China's state assets watchdog is set to ban state-owned enterprise (SOE) employees, particularly management staff, from owning shares in SOE affiliates and subsidiaries, in a move seen as an attempt to stop state assets ending up in private hands.

The measure was a crackdown on speculation by SOE management on SOE reform, through irregularities in management buyouts, and would prevent losses of state assets, Zuo Daguang, director of the watchdog's Liaoning branch, told Xinhua on Thursday.

"Staff, particularly middle and senior management, are forbidden to invest in companies that provide the SOEs with fuel, raw and auxiliary materials, equipment and spare parts," said the State-owned Assets Supervision and Management Commission (SASAC).

The prohibition extended to companies that provided design, construction, maintenance, sales and intermediary services for SOEs.

Staff investment is also banned in companies involved in business similar to that of the SOEs, according to the proposals on regulating SOE employees' shareholding and investment, published by SASAC on Wednesday.

The SASAC also highlighted in the new rules that the SOE staff could in principle only hold equities of their own companies, not subsidiaries or other SOE-invested businesses.

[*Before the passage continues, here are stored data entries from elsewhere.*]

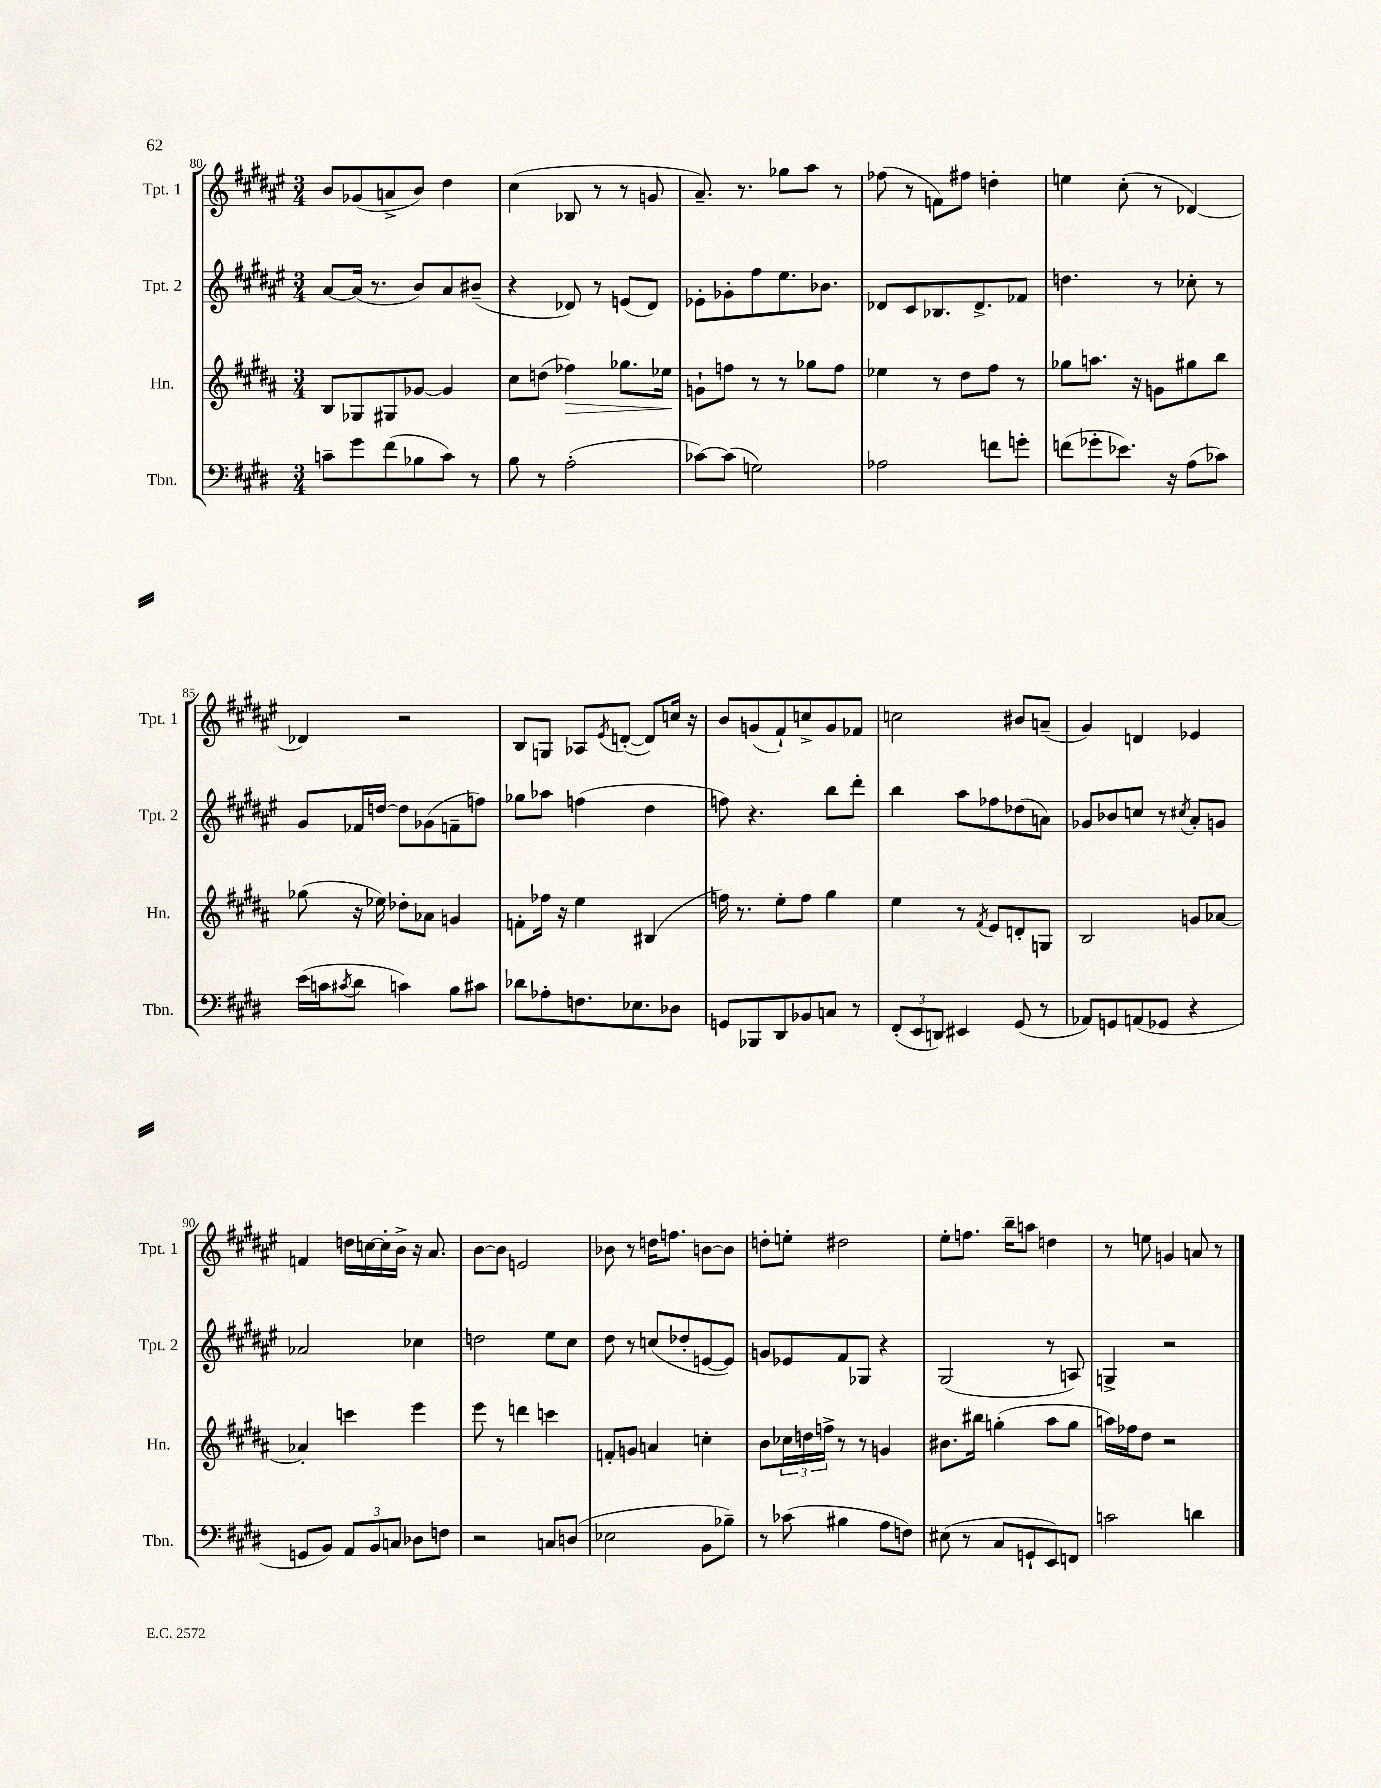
<<
\new StaffGroup <<
\new Staff = "s0" \with { instrumentName = "Tpt. 1" shortInstrumentName = "Tpt. 1" } {
    \clef treble \key fis \major \numericTimeSignature \time 3/4
    b'8 ges'8( a'8-> b'8) dis''4 |
    cis''4( bes8 r8 r8 g'8 |
    ais'8.--) r8. ges''8 ais''8 r8 |
    fes''8( r8 f'8) fis''8 d''4-. |
    e''4 cis''8-.( r8 des'4~) |
    des'4 r2 |
    b8 g8 aes8 \acciaccatura { eis'8 } d'8~-.( d'8) c''16 r16 |
    b'8 g'8( fis'8-!) c''8-> g'8 fes'8 |
    c''2 bis'8 a'8--( |
    gis'4) d'4 ees'4 |
    f'4 d''16 c''16~ c''16-. b'16-> r16 ais'8. |
    b'8~ b'8 e'2 |
    bes'8 r8 d''16 f''8. b'8~ b'8 |
    d''8-. e''8-. dis''2 |
    eis''8-. f''8. b''16-- a''8 d''4 |
    r8 e''8 g'4 a'8 r8 \bar "|." |
}
\new Staff = "s1" \with { instrumentName = "Tpt. 2" shortInstrumentName = "Tpt. 2" } {
    \clef treble \key fis \major \numericTimeSignature \time 3/4
    ais'8~ ais'16( r8. b'8) ais'8 bis'8--( |
    r4 des'8) r8 e'8( des'8) |
    ees'8-. ges'8-. fis''8 eis''8. bes'8. |
    des'8 cis'8 bes8. des'8.-> fes'8 |
    d''4. r8 ces''8-. r8 |
    gis'8 fes'16 d''16~ d''8 ges'8( f'8-- f''8) |
    ges''8 aes''8 f''4( dis''4 |
    f''8) r4. b''8 dis'''8-. |
    b''4 ais''8 fes''8 des''8( a'8) |
    ges'8 bes'8 c''8 r8 \acciaccatura { cis''8 } ais'8-. g'8 |
    aes'2 ces''4 |
    d''2 eis''8 cis''8 |
    dis''8 r8 c''8( des''8-. e'8~ e'8) |
    g'8 ees'8 fis'8 ges8 r4 |
    gis2( r8 a8) |
    g4-> r2 \bar "|." |
}
\new Staff = "s2" \with { instrumentName = "Hn." shortInstrumentName = "Hn." } {
    \clef treble \key b \major \numericTimeSignature \time 3/4
    b8 ges8 gis8 ges'8~ ges'4 |
    cis''8 d''8( fes''4\>) ges''8. ees''16\! |
    g'8-! f''8 r8 r8 ges''8 f''8 |
    ees''4 r8 dis''8 fis''8 r8 |
    ges''8 a''8. r16 g'8 gis''8 b''8 |
    ges''8( r16 ees''16) des''8-. aes'8 g'4 |
    f'8-. fes''16 r16 e''4 bis4( |
    f''16) r8. e''8-. f''8 gis''4 |
    e''4 r8 \acciaccatura { fis'8 } e'8 d'8-. g8 |
    b2 g'8 aes'8~ |
    aes'4-. c'''4 e'''4 |
    e'''8 r8 d'''4 c'''4 |
    f'8-. g'8 a'4 c''4-. |
    b'8 \tuplet 3/2 { ces''16 d''16 f''16-> } r8 r8 g'4 |
    bis'8. bis''16 g''4-.( ais''8 g''8 |
    a''16) fes''16 dis''8 r2 \bar "|." |
}
\new Staff = "s3" \with { instrumentName = "Tbn." shortInstrumentName = "Tbn." } {
    \clef bass \key e \major \numericTimeSignature \time 3/4
    c'8-- gis'8 fis'8( bes8 c'8) r8 |
    b8 r8 a2-.( |
    ces'8~) ces'8( g2) |
    aes2 f'8 g'8-. |
    f'8( ges'8-. ees'8.) r16 a8( ces'8) |
    e'16( c'16 \acciaccatura { cis'8 } dis'8 c'4) b8 cis'8 |
    des'8 aes8-. f8. ees8. des8 |
    g,8 bes,,8 dis,8 bes,8 c8 r8 |
    \tuplet 3/2 { fis,8-.( e,8 d,8) } eis,4 gis,8( r8 |
    aes,8) g,8 a,8( ges,8 r4 |
    g,8 b,8) \tuplet 3/2 { a,8 b,8 c8 } des8 f8 |
    r2 c8 d8( |
    ees2 b,8 bes8--) |
    r8 ces'8( bis4 a8 f8) |
    eis8( r8 cis8 g,8-! e,8) f,8 |
    c'2 d'4 \bar "|." |
}
>>
>>
\layout { \context { \Score currentBarNumber = #80 } }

The regulations did not apply to listed companies mainly held by the State.

In order to contain insider-control and state-owned assets losses, SASAC and the Ministry of Finance jointly issued a document in April 2005, forbidding management boyouts of large SOEs.

SOE management ownership of equities in affiliates, subsidiaries and SOE-invested companies has led to problems, such as executives procuring products or services of those businesses at prices unreasonably higher than the market price, resulting in "state-owned assets losses in disguise", said Zuo Daguang.

Public discontent with state assets losses and privatization has been in rumbling on since the SOE reforms were launched three decades ago.

Last March, the SASAC issued similar proposals specifically designed to regulate employee shareholdings in power generating SOEs. The proposals said such SOEs were to be the first to buy shares transferred by their staff.

But uncertainties over the enforcement of the regulations and the definition of senior and middle management could continue to puzzle state assets supervisors, said a SASAC research center expert who declined to be named.

According to the new document, SOE senior and middle management are required to transfer such shares or resign from the posts within a year of the publication of the new rules, but the new rules prescribe no penalties for failing to comply.

The proposals encouraged employees of small and medium-sized SOEs to own shares of the SOEs, a move that has been contemplated for more than a decade to help smaller firms out of debt and push them into competition.

But they stipulate that employee stakes in large SOEs should be minority shareholdings to maintain their nature of state ownership. Large SOEs, particularly the 147 giants reporting to the central government, include industries crucial to state security and national economy, including petroleum and petrochemical, power and telecommunications.